Approval for the transaction sailed through the county legislature over the opposition of the three Kingston legislators, David Donaldson, Peter Loughran and Jennifer Schwartz Berky, all Democrats. Their most vocal argument was that Kingston already had more than its fair share of affordable housing for the low-income population.
Donaldson said he expected the county-owned building at 300 Flatbush Avenue to be sold for housing, but not that kind of housing. “The fix was in…over a year ago,” said the outspoken Donaldson, who recounted an impromptu meeting about a year ago with RUPCO chief executive officer Kevin O’Connor, who told him “what he was going to do with the property…He was going to have affordable housing…and I said there was no way in hell I was going to support that. I really don’t think it should be affordable housing at this point.”
A week after the deal, two higher bids emerged, $975,000 from a Singapore investment firm and a million dollars from Kingston-based developer Mike Piazza. These are now backup bids should the RUPCO deal be derailed.
It’s my personal opinion that the deal for the alms house was honorable, and that both RUPCO and Deegan played their roles without a hint of corruption or favoritism. In fact, I believe that despite its present leadership in supplying affordable housing in Ulster County, Kingston could and should do more (there’s no space here to elaborate on that position). But I also believe that the complete lack of transparency that characterized the process constituted unacceptable governmental behavior. And I even wonder whether the alms house needed to be transferred from county government to its less encumbered vassal, the EDA, in the first place.

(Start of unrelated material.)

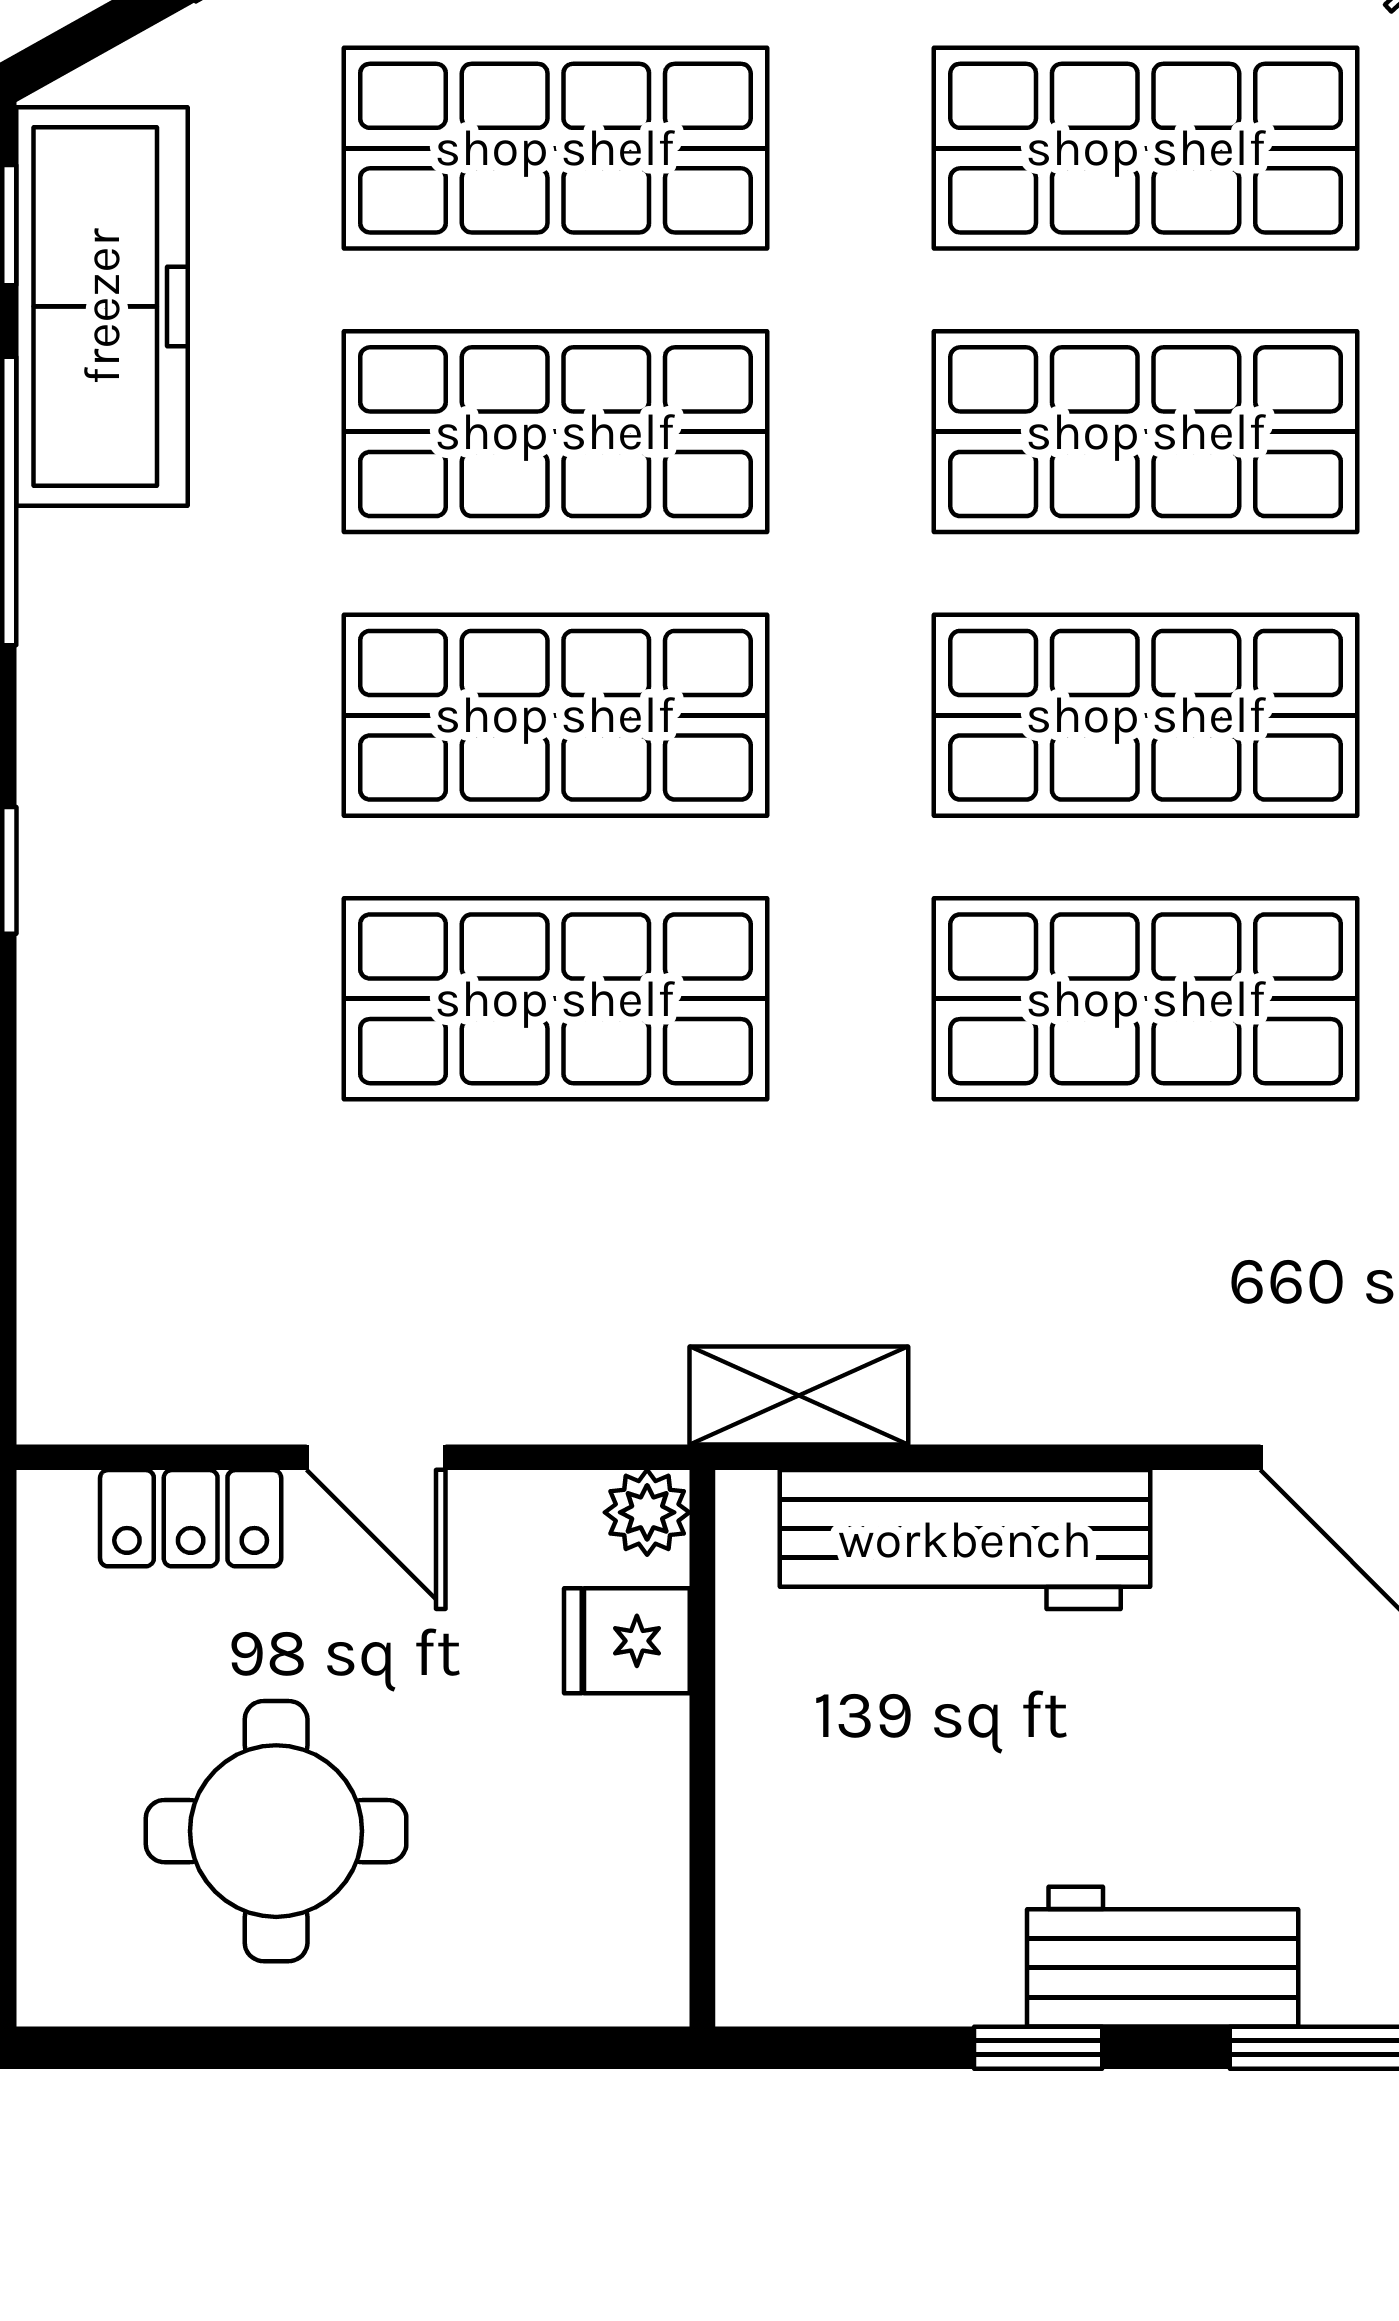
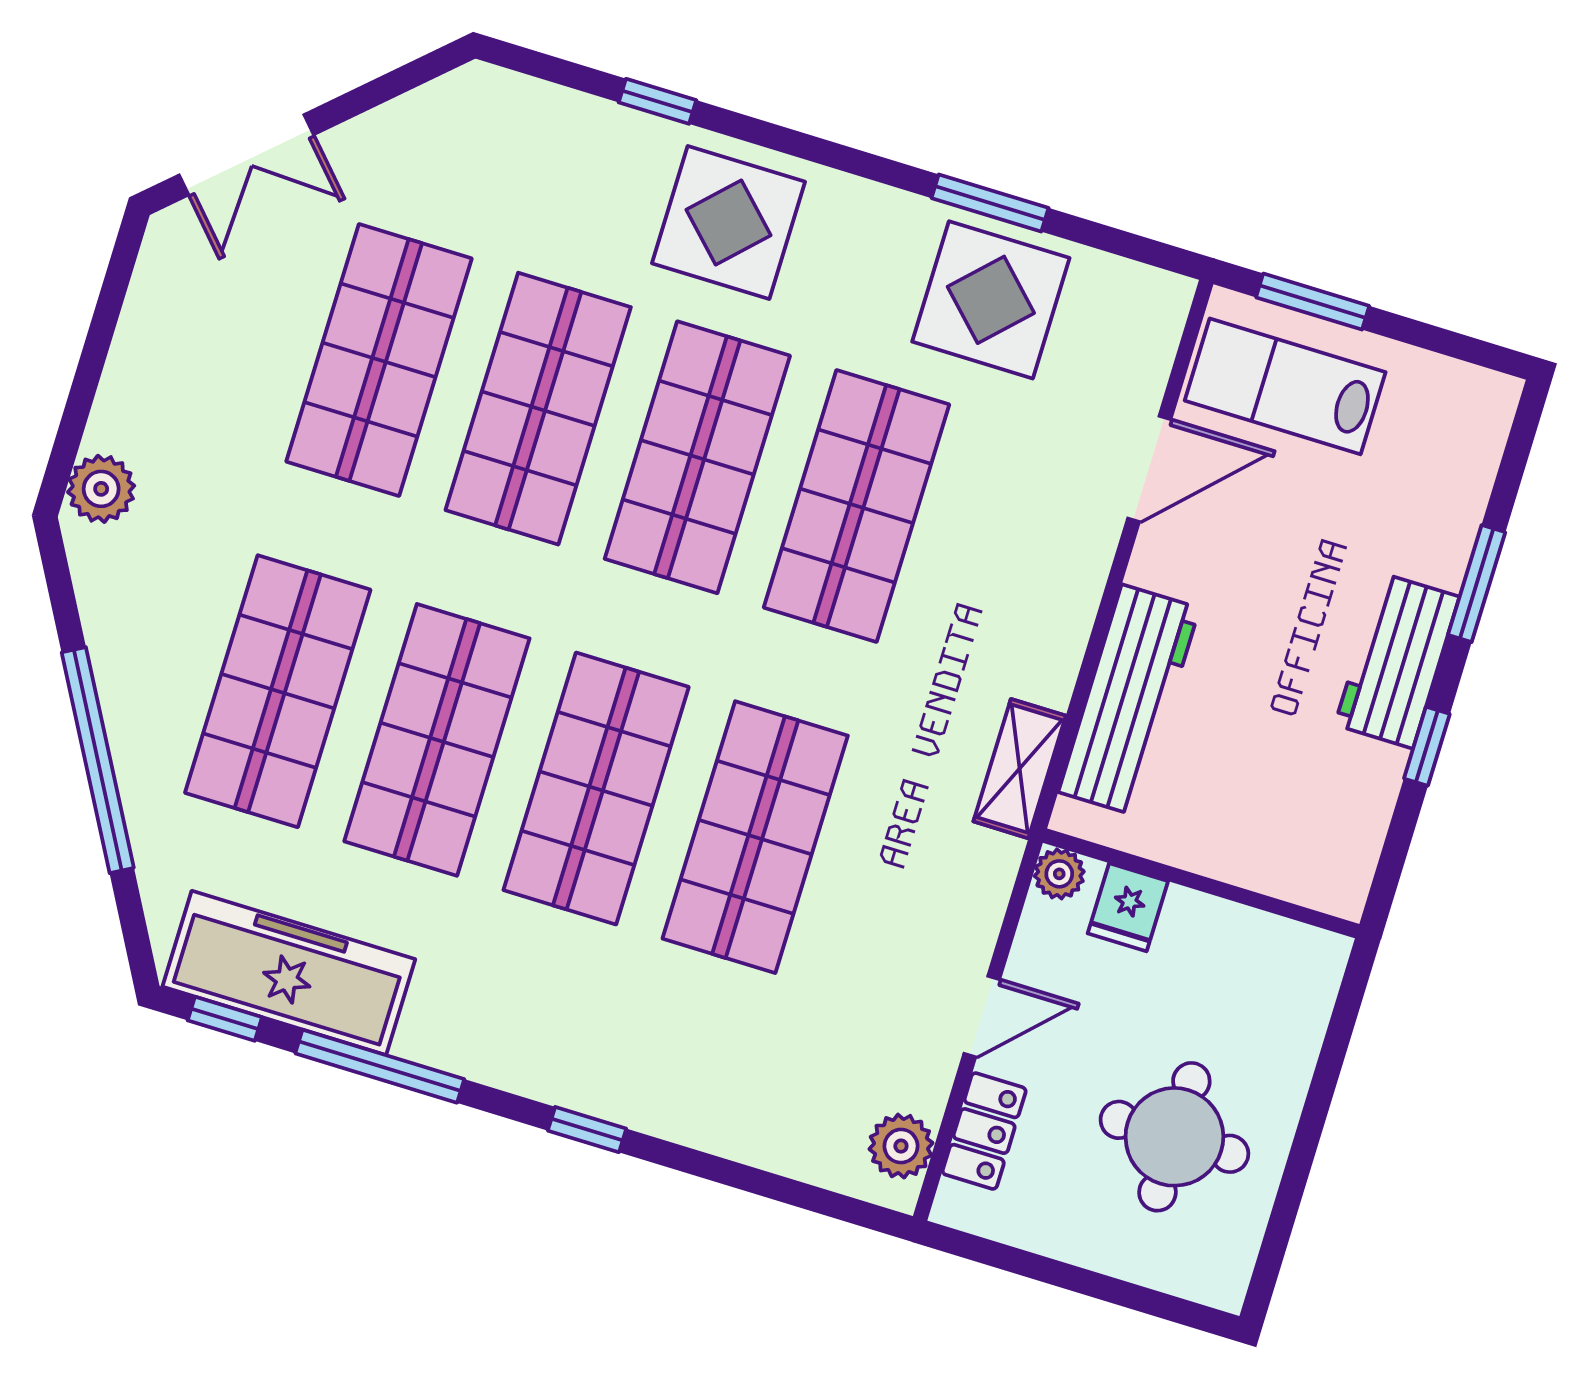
plant: (125, 1390) -> (901, 1146), added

The state Office of General Services is no stranger to property transfers, leases, requests for proposals, and other tools of public administration. It is accustomed to complex transactions of all kinds. It’s also heavily bureaucratic, with all manner of endless budgetary delays, political intrusions and silly rules. We’re talking about New York State, after all.
But the enquiring reader should look at some of the processes that provide transparency, especially where big bucks are involved. Specifications can be tight, alternatives sophisticated and inclusive, process steps clear and measurable, goals for consummated deals involved. Its proposals, all written down in painful detail, can be contested in court if they’re not precisely followed.
The alms house didn’t need an enormously complex request for proposals (RFP). But it needed something — and it didn’t get it. What would the right balance of goals have been? Let’s construct a back-of-the-envelope hypothetical.
Sales price is the most important single goal. How about 50 percent? Compatibility with the neighborhood? Maybe ten percent. Demonstrated capability of the developer? Maybe another ten percent? Accomplishment of a public benefit (housing, economic development, number of jobs created)? Say 20 percent. The remaining ten percent could be awarded for the appropriateness of the site plan, projected energy savings, protection of historic elements, aesthetic considerations, etc.
You get the idea.
The fact is that none of this was done. The instruction to Deegan was: Sell it.
No wonder the bids that came in immediately after the RUPCO deal was struck were for slightly more money but contained few details.
The public benefits for the project include not just the amount of money bid. The time to think about and plan for a competition including these other elements is not when the envelopes are opened but when the RFP is prepared.
No transparency, no trust.
“If we have property that belongs to the county and we’re seeking the highest and best use, then we need to have a strategy,” Kingston legislator Schwartz-Berky is quoted in Kingston Times as saying. “It needs to be organized. This is a signal that it’s not.”